Es cierto: la tierra se ha entregado a productores individuales para que incrementen la producción agropecuaria y coadyuven a refundar un campesinado decreciente en número y saberes. Pero uno oye las cifras y se inquieta. Aún queda más del 30 por ciento de tierra ociosa sin distribuir. Y del total repartido, solo el  77,1 por ciento está en labor. Por lo visto en el mercado, parece, por tanto,  que el cuerno de la abundancia tardará un tanto en llover sobre el campo. Y aunque el trabajo ha esparcido fama de  milagrero, se ha de acompañar de la paciencia, la perseverancia y la disciplina, y de una mente flexible, y fertilizada con normas que operen para facilitar y no para limitar.

No estamos todavía, pues, en  temporada de saber si el decreto ley 259 derivará en chasco. Sabemos, en cambio, que la agricultura concentrada, centralizada y burocratizada, un día empezó a producir cada vez menos… ¿Por qué, así, descargar el augurio del fracaso sobre  lo que aún no termina de probarse?

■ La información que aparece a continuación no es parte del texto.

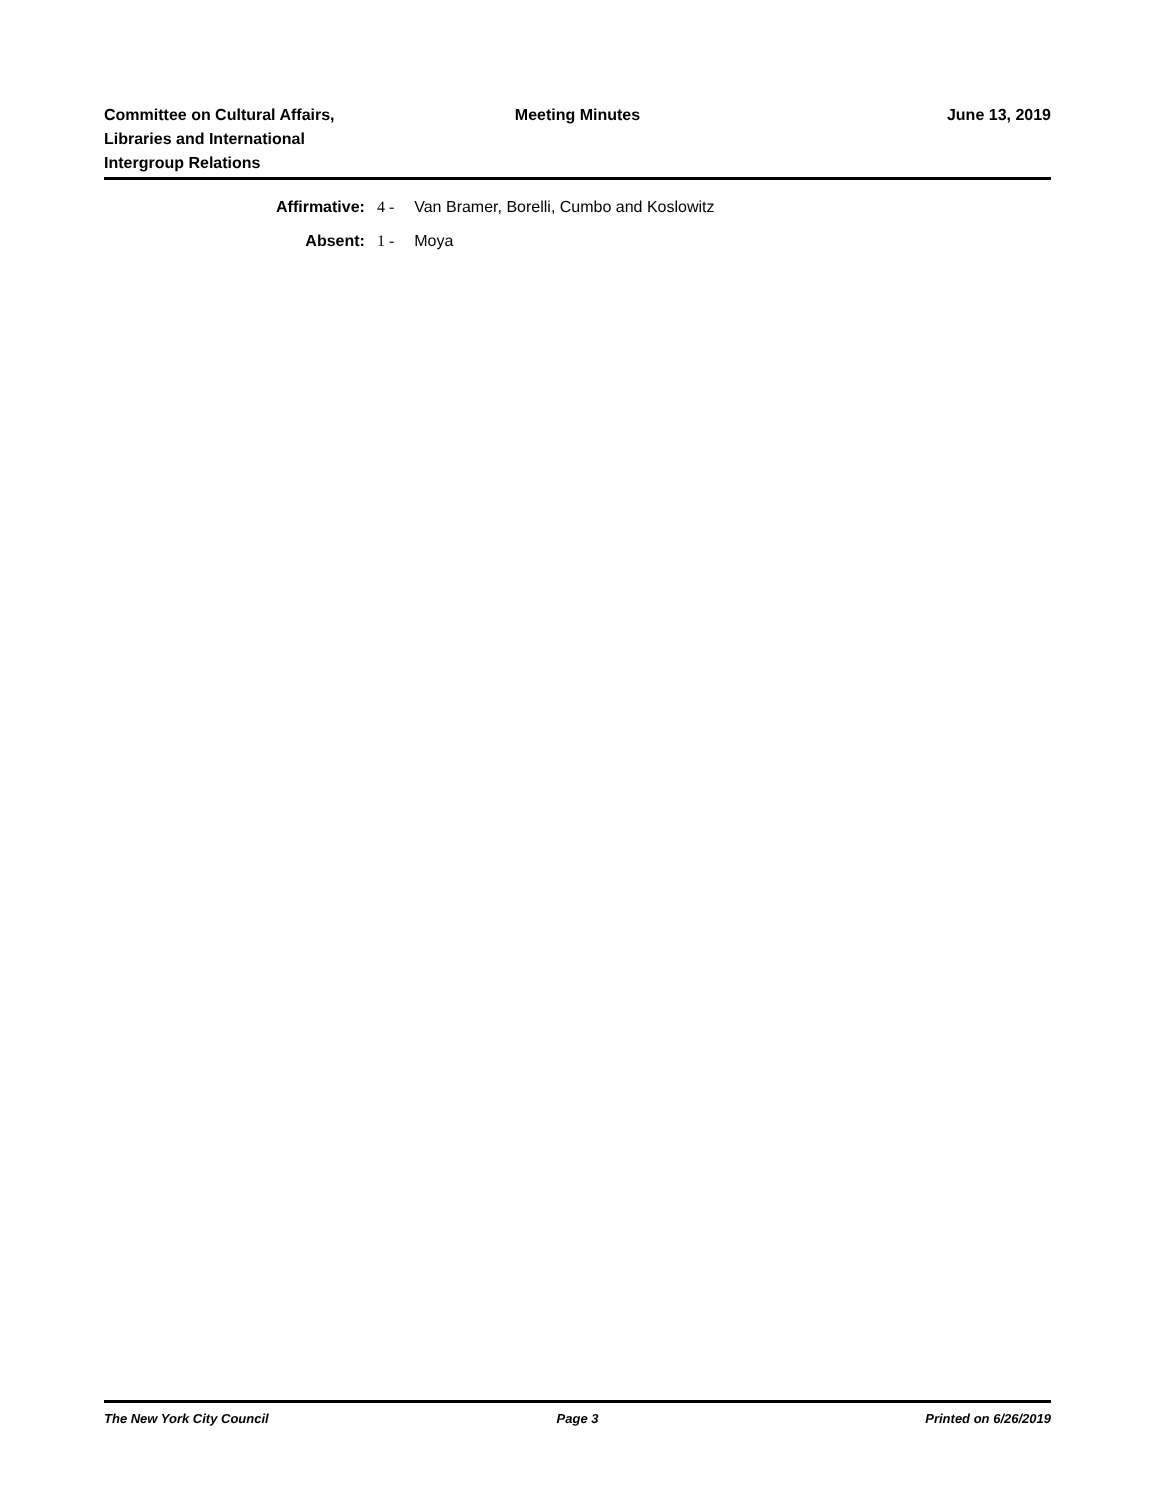Committee on Cultural Affairs,
Libraries and International
Intergroup Relations
Meeting Minutes June 13, 2019
| Affirmative: | 4 - | Van Bramer, Borelli, Cumbo and Koslowitz |
| Absent: | 1 - | Moya |
The New York City Council Page 3 Printed on 6/26/2019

En cambio, me parece, que lo que tal vez podría empezar a enjuiciarse como fracaso no es la revolucionaria medida de democratizar  tierras ociosas. El fracaso podría articularse en las entidades agrícolas, cooperativizadas o estatales, que retrasan su inventario de áreas vacantes y, en consecuencia, demoran en ponerlas sobre la tarima de la distribución. ¿Qué planes de producción están en el taller de los buenos propósitos como para incumplir con una demanda de la nación? Posiblemente sea tanto el amor por esa tierra que les duela entregarlas para su redención productiva, como esos padres que, por un exceso de amor que a la corta se revela como autoritarismo, ponen tranqueras en el desarrollo del niño.

 Y  fracaso, parcial fracaso, podría ser también que tantos miles de beneficiaros hayan tenido que devolver la tierra. No se les otorgó, he de repetirlo, para plantar las flores de la contemplación. Sin embargo, haber retirado el usufructo supone desplazar toda la responsabilidad hacia cuantos intentaron ser agricultores y fracasaron. Y  uno está inclinado a preguntar, desde el derecho de un periodista legitimado también por la ley no escrita del ejercicio de la opinión: ¿Habrán  tenido en cuenta los celadores del 259 que los tentáculos del marabú no se rinden como la hierba bruja? ¿Habrán considerado que los recursos y los aperos no han abundado, y tampoco la experiencia? ¿Se agotaron acaso los medios políticos y técnicos para persuadir y alentar?

Las preguntas tal vez sobren. Pero no ha de sobrar el que intentemos fundir una campana de transparencia y creatividad para desamarrar las fuerzas productivas, de modo que ninguno de nosotros –principalmente los que administran o dirigen- en vez de comprender, no quiera oír dudas, preocupaciones, necesidades. Le temo, en efecto, al prejuicio. Principalmente a los míos. Pero el vivir me ha confirmado que es más fácil quitar que dar… ánimo y ayuda, además de tierra. Por tantos años creyendo como única solución válida la agricultura extensiva en enormes empresas estatales, a veces dudo de que todos comprendamos la urgencia actual de que el hombre vinculado a unas varas de tierra, dependiendo de su tesón y laboriosidad y recibiendo directamente el provecho del trabajo, será más productivo que un asalariado.

Según la enseñanza del acontecer, tesón y laboriosidad son virtudes que exigen cubrirse con el “aniego” de la confianza, la comprensión, y con reglas legales cada vez más amplias y con esquemas más hábiles de distribución, para que el usufructuario de la tierra llegue a creer en lo que es: un trabajador imprescindible.

Habrá, pues, que oír atendiendo a lo que se oye. O la tierra pedirá cuentas un día por haberse usado para terminar como tierra baldía. No lo dudo: lo que legitimará nuestra obra es la remisión del error; no su persistencia.